Georgie Garnett, alias Medoo, est une figure très connue de Richelieu. À 80 ans, il continue de fabriquer des baba ros kari, des pilons, des mortiers, des bénitiers et des sculptures décoratives. Dans le métier depuis quarante-cinq ans, il nous raconte cette passion qu’il a transmise à ses trois fils.
Sous sa varangue, Medoo guette les passants. À ses côtés, une ribambelle de sculptures posées au sol. Bénitiers, mortiers, pilons, baba ros kari et d’autres sculptures en pierre ainsi que des statuettes en plastique sont exposés. Des objets nés des mains expertes de Georgie Garnett à l’aide d’un ciseau et d’un marteau. Une vitrine à ciel ouvert pour cet habitant de Richelieu et qui lui a valu de se faire connaître par des Mauriciens et des touristes. “Je suis fier de dire que j’ai des clients venus de toute l’île Maurice et de l’étranger. J’ai toujours de nombreuses commandes, ce qui témoigne de la qualité de mon travail. Je n’ai jamais eu de client insatisfait.”

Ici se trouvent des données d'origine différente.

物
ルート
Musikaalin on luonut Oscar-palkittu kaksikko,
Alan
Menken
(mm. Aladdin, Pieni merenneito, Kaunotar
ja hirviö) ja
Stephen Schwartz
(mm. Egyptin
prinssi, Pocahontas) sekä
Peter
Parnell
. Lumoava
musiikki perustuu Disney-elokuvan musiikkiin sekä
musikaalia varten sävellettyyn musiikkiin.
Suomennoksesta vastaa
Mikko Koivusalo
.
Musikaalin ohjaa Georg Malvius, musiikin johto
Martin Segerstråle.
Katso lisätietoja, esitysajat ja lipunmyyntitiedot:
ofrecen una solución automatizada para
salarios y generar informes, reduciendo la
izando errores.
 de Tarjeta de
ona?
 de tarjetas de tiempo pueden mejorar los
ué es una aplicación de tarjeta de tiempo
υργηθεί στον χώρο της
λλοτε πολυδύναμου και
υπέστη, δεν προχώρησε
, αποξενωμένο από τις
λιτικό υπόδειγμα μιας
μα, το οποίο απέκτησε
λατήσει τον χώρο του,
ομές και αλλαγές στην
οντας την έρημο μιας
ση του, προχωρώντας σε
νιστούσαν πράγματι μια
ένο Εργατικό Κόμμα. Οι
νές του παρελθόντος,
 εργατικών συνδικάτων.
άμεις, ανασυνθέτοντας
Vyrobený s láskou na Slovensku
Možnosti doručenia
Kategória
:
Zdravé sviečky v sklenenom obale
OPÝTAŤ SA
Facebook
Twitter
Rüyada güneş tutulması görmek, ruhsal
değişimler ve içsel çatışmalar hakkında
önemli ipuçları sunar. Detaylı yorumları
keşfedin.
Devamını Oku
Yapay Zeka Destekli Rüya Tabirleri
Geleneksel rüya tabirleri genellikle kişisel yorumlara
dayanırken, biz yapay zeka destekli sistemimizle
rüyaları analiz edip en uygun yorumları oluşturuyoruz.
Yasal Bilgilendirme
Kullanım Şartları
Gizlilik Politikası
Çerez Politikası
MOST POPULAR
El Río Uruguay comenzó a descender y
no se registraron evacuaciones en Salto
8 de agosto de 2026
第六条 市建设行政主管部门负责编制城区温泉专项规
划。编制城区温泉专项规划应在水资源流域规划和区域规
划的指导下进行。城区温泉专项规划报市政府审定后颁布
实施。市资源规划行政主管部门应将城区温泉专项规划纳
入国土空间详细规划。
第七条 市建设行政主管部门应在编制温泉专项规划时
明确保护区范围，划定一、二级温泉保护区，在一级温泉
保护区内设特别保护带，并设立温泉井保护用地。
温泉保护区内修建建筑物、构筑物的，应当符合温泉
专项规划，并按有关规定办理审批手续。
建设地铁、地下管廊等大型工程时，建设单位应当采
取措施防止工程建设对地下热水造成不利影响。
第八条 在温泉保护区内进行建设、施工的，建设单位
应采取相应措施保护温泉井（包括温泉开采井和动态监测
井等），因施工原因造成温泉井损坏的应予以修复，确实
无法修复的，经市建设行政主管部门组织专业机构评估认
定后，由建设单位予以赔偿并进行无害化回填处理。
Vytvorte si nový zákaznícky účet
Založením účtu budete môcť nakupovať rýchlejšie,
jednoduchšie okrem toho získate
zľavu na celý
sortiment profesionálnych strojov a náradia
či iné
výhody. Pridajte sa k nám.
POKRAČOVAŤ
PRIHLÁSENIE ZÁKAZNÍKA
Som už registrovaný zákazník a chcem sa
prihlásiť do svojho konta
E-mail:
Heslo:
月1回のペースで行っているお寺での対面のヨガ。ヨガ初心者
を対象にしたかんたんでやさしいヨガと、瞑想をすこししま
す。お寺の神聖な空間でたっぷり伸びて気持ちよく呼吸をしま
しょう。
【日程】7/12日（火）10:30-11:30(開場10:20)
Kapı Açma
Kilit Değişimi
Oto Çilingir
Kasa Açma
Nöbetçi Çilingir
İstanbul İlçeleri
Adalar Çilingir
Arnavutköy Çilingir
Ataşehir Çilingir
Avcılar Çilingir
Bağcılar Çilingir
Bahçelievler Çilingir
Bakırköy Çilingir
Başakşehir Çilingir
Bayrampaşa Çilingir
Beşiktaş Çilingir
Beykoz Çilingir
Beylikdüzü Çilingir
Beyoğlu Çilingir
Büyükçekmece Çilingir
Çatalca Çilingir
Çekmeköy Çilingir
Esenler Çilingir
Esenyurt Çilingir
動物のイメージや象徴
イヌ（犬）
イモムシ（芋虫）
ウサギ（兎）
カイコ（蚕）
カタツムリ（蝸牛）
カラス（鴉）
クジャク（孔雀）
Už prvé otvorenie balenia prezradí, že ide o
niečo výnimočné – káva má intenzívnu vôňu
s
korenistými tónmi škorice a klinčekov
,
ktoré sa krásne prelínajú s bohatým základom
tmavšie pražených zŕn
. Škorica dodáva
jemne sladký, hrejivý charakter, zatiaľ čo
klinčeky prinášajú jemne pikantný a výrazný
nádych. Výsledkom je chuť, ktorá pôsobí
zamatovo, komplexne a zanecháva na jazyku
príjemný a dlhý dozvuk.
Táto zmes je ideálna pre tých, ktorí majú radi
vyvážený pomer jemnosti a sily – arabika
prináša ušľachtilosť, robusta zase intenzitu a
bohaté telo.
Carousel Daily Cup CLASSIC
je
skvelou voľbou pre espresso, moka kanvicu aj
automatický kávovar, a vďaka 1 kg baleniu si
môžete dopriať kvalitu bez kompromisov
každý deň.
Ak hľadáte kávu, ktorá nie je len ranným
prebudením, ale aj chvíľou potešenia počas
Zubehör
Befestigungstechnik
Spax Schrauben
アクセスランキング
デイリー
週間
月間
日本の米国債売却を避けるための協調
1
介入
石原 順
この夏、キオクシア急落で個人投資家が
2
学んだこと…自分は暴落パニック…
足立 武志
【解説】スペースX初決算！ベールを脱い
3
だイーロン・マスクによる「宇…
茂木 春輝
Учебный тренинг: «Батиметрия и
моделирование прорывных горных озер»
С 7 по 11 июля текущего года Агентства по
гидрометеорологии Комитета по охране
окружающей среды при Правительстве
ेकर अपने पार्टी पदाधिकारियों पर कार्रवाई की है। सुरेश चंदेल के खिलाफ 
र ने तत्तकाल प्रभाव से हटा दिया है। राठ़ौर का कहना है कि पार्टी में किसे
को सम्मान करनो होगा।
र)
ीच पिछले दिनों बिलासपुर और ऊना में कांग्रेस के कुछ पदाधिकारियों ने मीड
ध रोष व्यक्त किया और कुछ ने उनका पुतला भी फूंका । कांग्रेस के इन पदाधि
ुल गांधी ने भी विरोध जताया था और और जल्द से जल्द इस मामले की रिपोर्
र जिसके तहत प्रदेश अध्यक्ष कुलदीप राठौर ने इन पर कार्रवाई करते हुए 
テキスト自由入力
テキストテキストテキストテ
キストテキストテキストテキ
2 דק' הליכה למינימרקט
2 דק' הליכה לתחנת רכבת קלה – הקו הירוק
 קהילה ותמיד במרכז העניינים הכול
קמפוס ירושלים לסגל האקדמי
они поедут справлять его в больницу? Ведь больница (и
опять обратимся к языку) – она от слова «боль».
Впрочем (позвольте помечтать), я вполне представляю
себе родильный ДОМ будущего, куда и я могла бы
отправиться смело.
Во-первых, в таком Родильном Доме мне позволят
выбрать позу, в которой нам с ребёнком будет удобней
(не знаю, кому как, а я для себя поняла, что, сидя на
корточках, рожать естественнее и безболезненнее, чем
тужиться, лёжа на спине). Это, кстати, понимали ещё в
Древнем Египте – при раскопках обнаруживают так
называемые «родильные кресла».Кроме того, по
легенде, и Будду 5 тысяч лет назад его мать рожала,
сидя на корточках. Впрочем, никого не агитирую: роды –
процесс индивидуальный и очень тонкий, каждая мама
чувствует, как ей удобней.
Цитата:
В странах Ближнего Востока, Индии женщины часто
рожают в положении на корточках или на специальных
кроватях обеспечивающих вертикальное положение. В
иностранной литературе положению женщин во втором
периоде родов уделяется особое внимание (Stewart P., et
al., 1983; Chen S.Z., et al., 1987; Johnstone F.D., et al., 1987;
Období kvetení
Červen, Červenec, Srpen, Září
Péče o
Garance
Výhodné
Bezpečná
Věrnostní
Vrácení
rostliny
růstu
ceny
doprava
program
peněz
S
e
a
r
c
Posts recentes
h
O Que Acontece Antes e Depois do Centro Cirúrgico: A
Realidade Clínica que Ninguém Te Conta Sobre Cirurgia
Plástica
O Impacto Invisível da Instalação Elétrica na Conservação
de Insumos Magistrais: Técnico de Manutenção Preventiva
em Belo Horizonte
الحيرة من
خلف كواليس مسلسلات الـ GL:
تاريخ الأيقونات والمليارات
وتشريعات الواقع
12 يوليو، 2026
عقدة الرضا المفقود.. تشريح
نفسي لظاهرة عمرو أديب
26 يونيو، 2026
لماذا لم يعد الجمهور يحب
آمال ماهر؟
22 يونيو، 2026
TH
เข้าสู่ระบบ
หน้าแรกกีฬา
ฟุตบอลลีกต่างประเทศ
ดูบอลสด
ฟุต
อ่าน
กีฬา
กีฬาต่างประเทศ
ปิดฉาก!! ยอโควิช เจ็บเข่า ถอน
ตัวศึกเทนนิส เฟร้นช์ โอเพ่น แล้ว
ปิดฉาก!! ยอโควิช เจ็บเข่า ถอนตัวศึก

Medoo travaille la pierre depuis quarante-cinq ans. C’est lui qui est à l’origine de la petite cascade en pierre que l’on peut apercevoir à la galerie Evershine de Rose-Hill. Parmi ses travaux les plus réguliers, les presse-papiers. “C’est l’objet que je fabrique le plus souvent. Plusieurs compagnies me sollicitent.” Ensuite, c’est le ros kari et le baba ros kari qui tiennent la vedette, pas loin devant le mortier et le pilon qui va avec. Ensuite viennent les bénitiers et les autres objets décoratifs. Ces objets en pierre se fabriquent entre trois jours et trois semaines, selon la taille et le motif désiré. Critères qui détermineront leurs prix, qui varient entre Rs 200 et Rs 3,000, voire plus.